Congratulations on the marriage! 

You were my first videos I ever watched for machine polishing. Glad to see you back!


----------



## Junkman2008

Starbuck88 said:


> Hey Junkman,
> 
> Congratulations on the marriage!
> 
> You were my first videos I ever watched for machine polishing. Glad to see you back!


Wait until you see what goodies I have to deal with on the front of this car. It's going to be good.


----------



## scooobydont

Fantastic to see you back. Like others, your videos were the first I ever watched and it was this place that put me on to them. Invaluable advice for me to get on the detailing ladder (or down the hell hole depending on you point of view).


----------



## Junkman2008

scooobydont said:


> ... Invaluable advice for me to get on the detailing ladder (or down the hell hole depending on you point of view).


I think you nailed it with the hell hole comment! :lol:


----------



## Junkman2008

Okay folks, Project Cayenne lives on.

In this video, I show the secret potion that I used to get all that years old adhesive that was left on the Cayenne when someone removed the clear bra. As you will see, this product makes child's play out of removing old, dried up adhesive. This is a professional grade product and when you see how easily it works, you will want to ad a bottle to your detailing arsenal.


----------



## Junkman2008

*Project Cayenne: Junkman's Leather Interior Detailing Video*

In this video, I release some of my tricks and VERY important information concerning the cleaning of leather interiors and more information on my carpet cleaning products.


----------



## Titanium Htail

Hi Junkman, you made it sound in your threads like we could all machine polish with practice and some attention. That was in 2012, what a great job you did for us all. I too now pass in the tips you gave me to others to help them, as we all started at the beginning...

I remember you washing your car inside the garage as it was too cold outside...

Take care, John Tht.


----------



## Junkman2008

I can't believe how much time has passed since those videos. I've seen guys start businesses and everything behind those videos. That's what's great about the internet. The ability to share information and help others. We are living in a cool time. Thanks for watching.


----------



## spursfan

Junkman2008 said:


> I can't believe how much time has passed since those videos. I've seen guys start businesses and everything behind those videos. That's what's great about the internet. The ability to share information and help others. We are living in a cool time. Thanks for watching.

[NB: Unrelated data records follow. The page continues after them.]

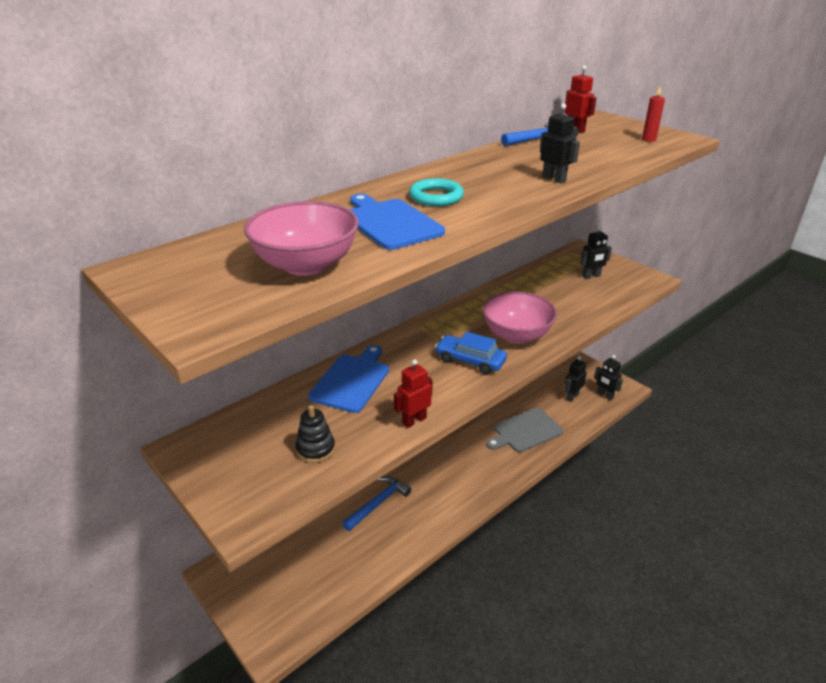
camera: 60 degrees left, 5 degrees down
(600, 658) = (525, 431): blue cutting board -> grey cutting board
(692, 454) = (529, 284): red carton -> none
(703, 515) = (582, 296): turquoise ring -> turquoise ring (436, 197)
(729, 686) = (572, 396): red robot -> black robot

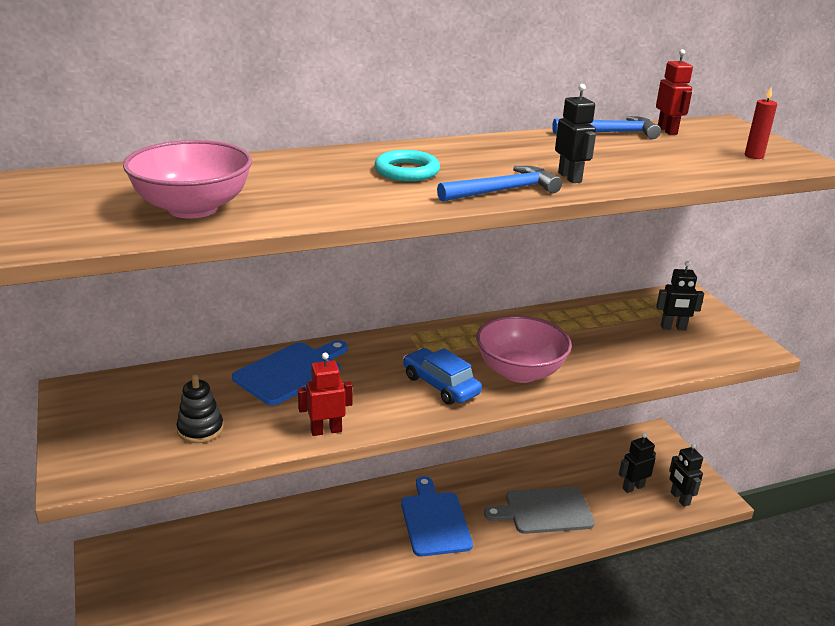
camera: 20 degrees right, 5 degrees down
(378, 503) = (316, 538): blue hammer -> blue hammer (503, 191)
(390, 223) = (325, 187): blue cutting board -> blue cutting board (434, 521)

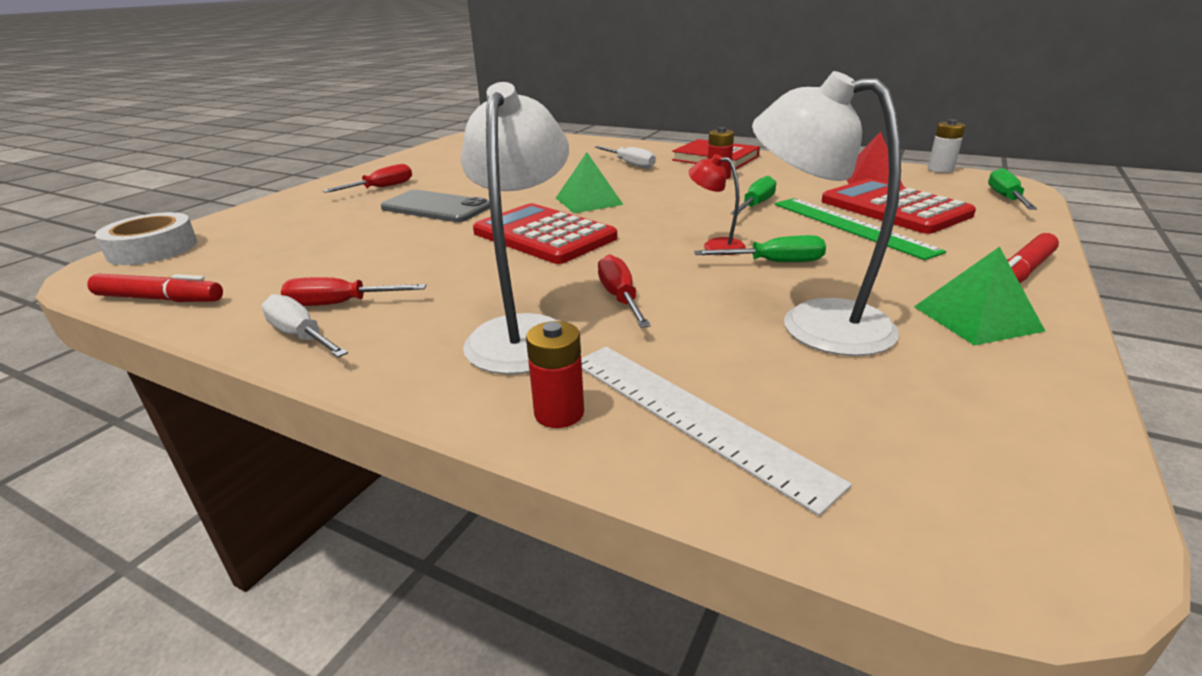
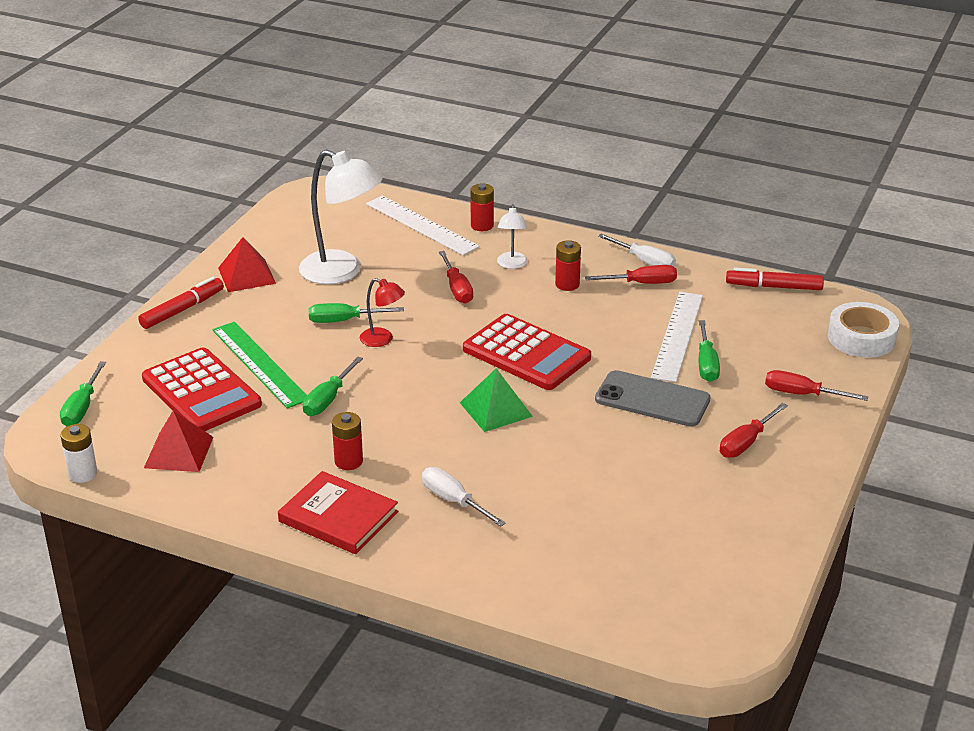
camera: 175 degrees right, 5 degrees up
(291, 211) = (801, 394): none -> red screwdriver
(355, 229) = (706, 364): none -> green screwdriver
(357, 250) = (678, 336): none -> white ruler
(452, 303) = (567, 284): none -> red battery
(524, 332) = (512, 264): white lamp -> white lamp, size x0.50
(976, 318) = (246, 275): green pyramid -> red pyramid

like others on here Junkman, congrats on the marriage:thumb:
just completed 31 years married
on a serious note, carry on with the Videos, I still watch them as they are easy to watch and make perfect sense and it is good to see you back on here:wave:

Kev


----------



## Junkman2008

Thanks Kev. My wife watches over and after me like I'm one of the kids, bless her heart. I keep my birth certificate in my office so that I can remind her of how old I am! :lol:


----------